# trail cam



## slybuck (Feb 27, 2008)

Hello all, I know this has come up before in the old forum, but I did not pay much attention to it because I didn't have a need for one, but now I do, can anyone please tell me what type of trail cam they are using and if they recomend any certain type, does the flash at night really work that well, or does it scare animals off? I just want your 2 cents, thanks.


----------



## Treehugnhuntr (Sep 7, 2007)

I haven't noitced many problems with animals being scared by flashes. I have used 5 different cameras and have settled on Cuddebacks and have used them for 3 years straight. If they give me a reason to switch, I will, but right now we have 6 of them out year round and they have done what we needed. I was not happy with Recon and Scout cam, the stealth cam model we tested was ok, but seemed slow, we had a lot of rear end photos or some with no animal at all.

There may be some better ones out there, but like I said, we haven't found a reason to change.


----------



## archerben (Sep 14, 2007)

I have been using the digital Leaf River cameras for about five years now and they have been great. I have also heard a lot of good things about the Cuddebacks, but have never used one personally. As far as the flash goes, it doesn't seem to bother the animals at all.


----------



## Fishrmn (Sep 14, 2007)

+1 for the Leaf River. My nephew has 3 of them now, and I have one. I really like the steel bar and lock concept to keep the two legged varmints away from the CF card.

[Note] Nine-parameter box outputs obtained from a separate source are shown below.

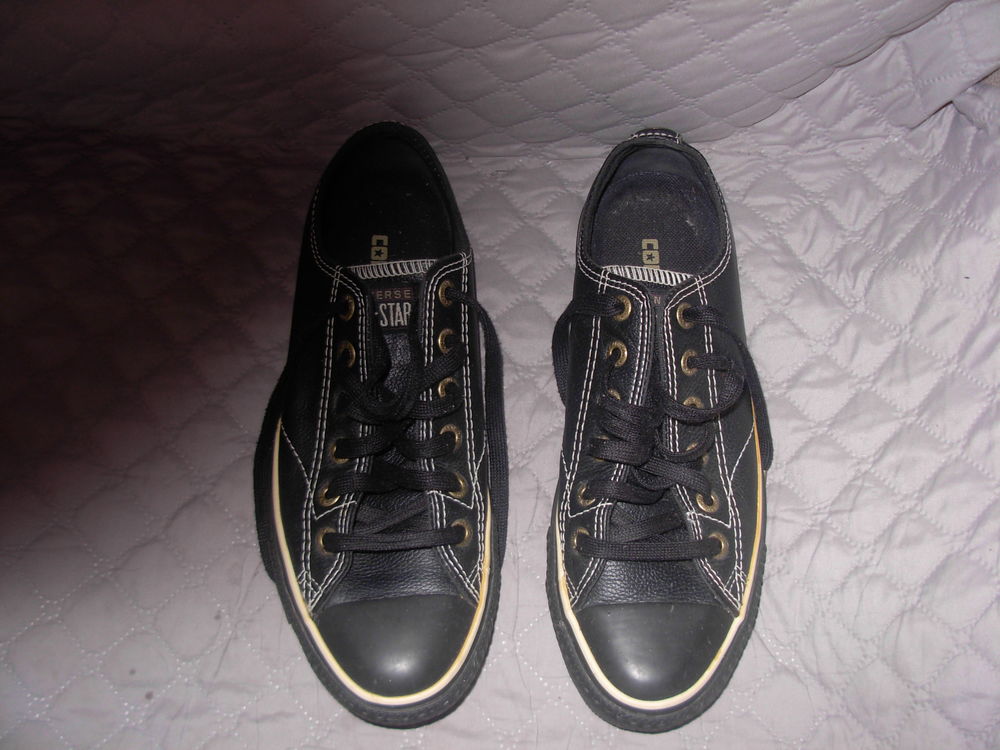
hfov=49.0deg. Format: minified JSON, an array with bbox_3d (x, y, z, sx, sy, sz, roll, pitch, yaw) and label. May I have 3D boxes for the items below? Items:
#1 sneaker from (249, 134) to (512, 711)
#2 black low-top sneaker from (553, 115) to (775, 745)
[{"bbox_3d":[-0.053,0.006,0.526,0.103,0.095,0.287,-2,60,-1],"label":"sneaker"},{"bbox_3d":[0.076,0.006,0.526,0.103,0.095,0.287,2,60,1],"label":"black low-top sneaker"}]

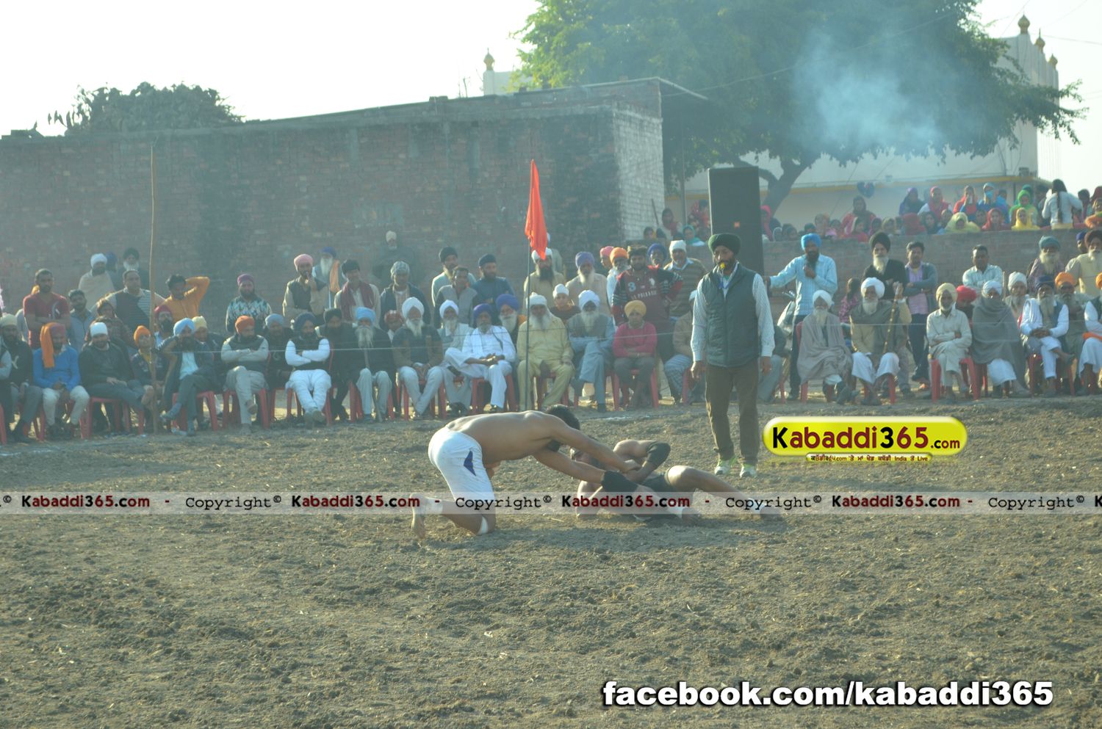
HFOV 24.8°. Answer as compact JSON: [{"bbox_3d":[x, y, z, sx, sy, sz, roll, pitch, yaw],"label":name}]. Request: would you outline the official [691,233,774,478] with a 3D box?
[{"bbox_3d":[1.338,-0.089,18.668,0.600,1.790,0.360,-2,2,11],"label":"official"}]

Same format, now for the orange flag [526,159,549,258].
[{"bbox_3d":[-0.168,-1.727,28.000,0.260,1.130,0.160,-2,2,0],"label":"orange flag"}]

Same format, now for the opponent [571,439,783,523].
[{"bbox_3d":[0.758,0.706,15.441,1.250,0.460,0.600,-2,-8,11],"label":"opponent"}]

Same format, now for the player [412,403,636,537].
[{"bbox_3d":[-0.162,0.626,15.137,1.360,0.730,0.560,-2,2,-8],"label":"player"}]

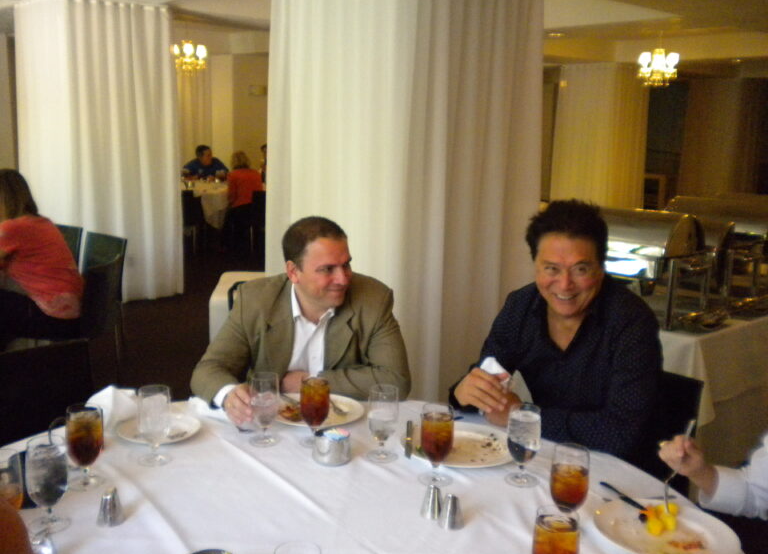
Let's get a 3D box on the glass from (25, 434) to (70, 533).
[{"bbox_3d":[-0.637,0.393,1.473,0.076,0.168,0.076,1,10,0],"label":"glass"}]

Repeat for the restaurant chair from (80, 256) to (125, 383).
[{"bbox_3d":[-1.743,0.315,4.163,0.560,0.820,0.460,2,10,0],"label":"restaurant chair"}]

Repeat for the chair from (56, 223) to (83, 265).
[{"bbox_3d":[-2.440,0.077,5.397,0.460,0.820,0.560,6,11,24],"label":"chair"}]

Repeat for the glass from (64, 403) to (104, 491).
[{"bbox_3d":[-0.619,0.354,1.614,0.074,0.165,0.074,2,10,0],"label":"glass"}]

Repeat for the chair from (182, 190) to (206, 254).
[{"bbox_3d":[-2.547,-0.711,9.779,0.470,0.800,0.520,3,10,8],"label":"chair"}]

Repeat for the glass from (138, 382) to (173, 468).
[{"bbox_3d":[-0.526,0.341,1.783,0.075,0.166,0.075,2,10,0],"label":"glass"}]

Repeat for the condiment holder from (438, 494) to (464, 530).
[{"bbox_3d":[0.132,0.452,1.503,0.048,0.060,0.048,2,10,0],"label":"condiment holder"}]

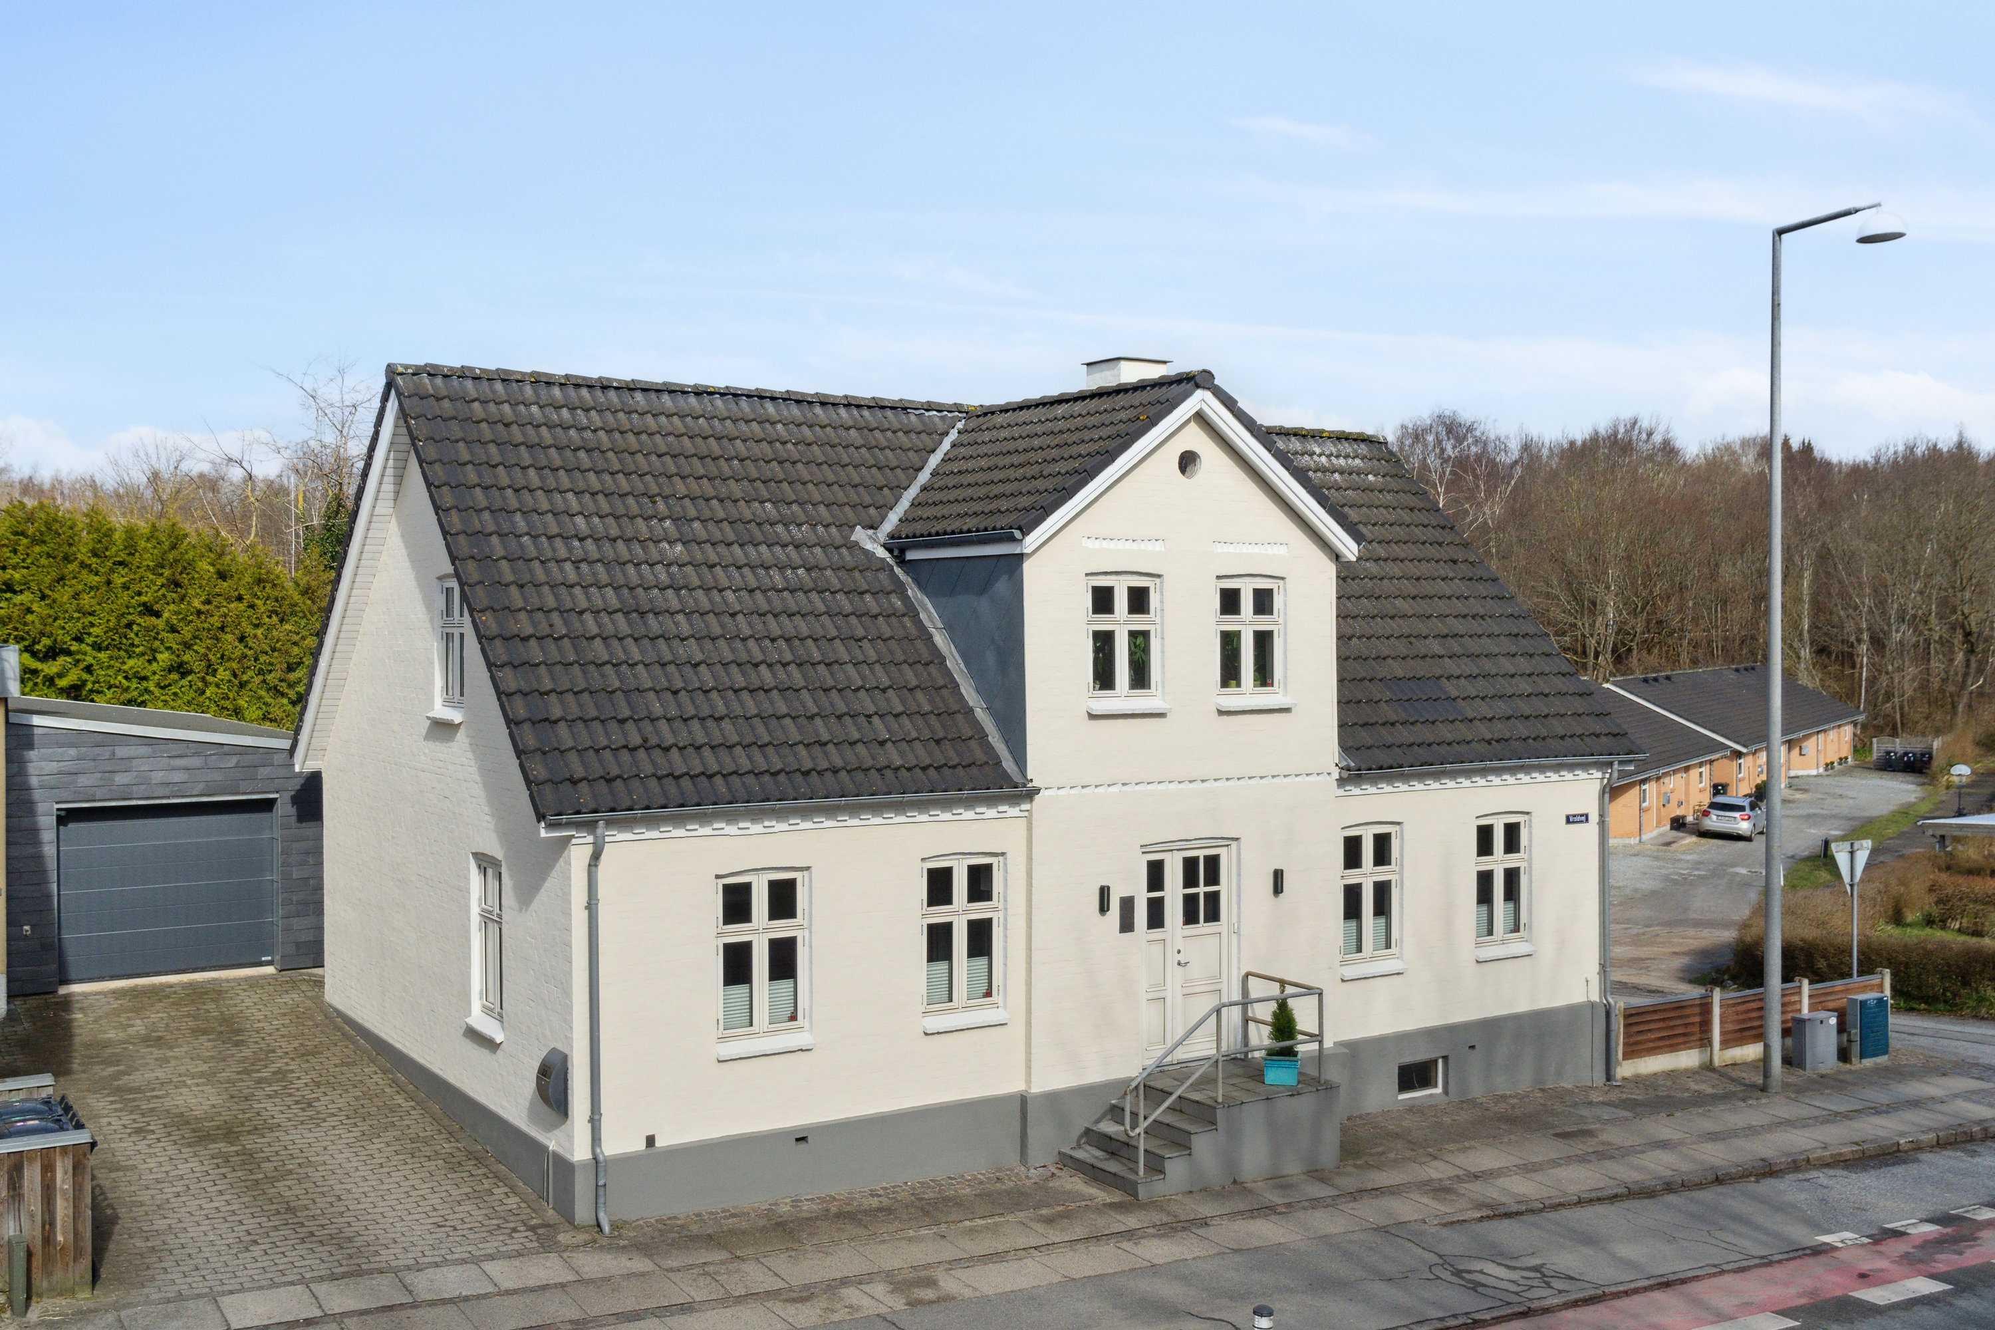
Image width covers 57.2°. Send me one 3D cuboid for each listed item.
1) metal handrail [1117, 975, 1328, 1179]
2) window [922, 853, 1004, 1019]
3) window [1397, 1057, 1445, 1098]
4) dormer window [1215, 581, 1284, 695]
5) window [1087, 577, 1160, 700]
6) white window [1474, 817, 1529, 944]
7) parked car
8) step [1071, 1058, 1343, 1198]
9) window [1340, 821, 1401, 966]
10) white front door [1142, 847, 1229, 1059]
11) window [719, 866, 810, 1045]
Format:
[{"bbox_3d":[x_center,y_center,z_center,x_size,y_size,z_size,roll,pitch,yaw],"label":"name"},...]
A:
[{"bbox_3d":[1.855,3.896,17.645,2.360,1.510,1.180,-1,1,-31],"label":"metal handrail"},{"bbox_3d":[-0.348,2.528,17.301,0.900,1.440,0.140,-1,1,-31],"label":"window"},{"bbox_3d":[4.668,4.577,20.274,0.735,0.410,0.120,-1,1,-31],"label":"window"},{"bbox_3d":[2.580,-0.285,18.918,0.910,1.210,0.140,-1,1,-31],"label":"dormer window"},{"bbox_3d":[1.221,-0.267,18.102,0.920,1.210,0.140,-1,1,-31],"label":"window"},{"bbox_3d":[5.751,2.446,20.964,0.890,1.440,0.140,-1,1,-31],"label":"white window"},{"bbox_3d":[25.160,5.170,62.600,1.790,1.440,4.300,0,1,31],"label":"parked car"},{"bbox_3d":[1.984,4.499,17.704,2.390,0.800,1.280,-1,1,-31],"label":"step"},{"bbox_3d":[4.034,2.470,19.933,0.895,1.440,0.140,-1,1,-31],"label":"window"},{"bbox_3d":[1.872,2.913,18.644,1.220,2.190,0.130,-1,1,-31],"label":"white front door"},{"bbox_3d":[-2.095,2.551,16.252,0.905,1.440,0.140,-1,1,-31],"label":"window"}]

The flash doesn't seem to be a problem.

Fishrmn


----------



## [email protected] (Feb 19, 2008)

I use the Moultrie 5.0 IR and really like it. If you do a search on Bowsite you should be able to find a link to a website that has a LOT of info and tests on most of the cameras etc. I just started using the cameras and it has added another dimension to the hunts.


----------



## Bowdacious (Sep 16, 2007)

I've been really worried about gettinga trail camera and having someone steal it. Anybody have any problems with theft of trail cameras?


----------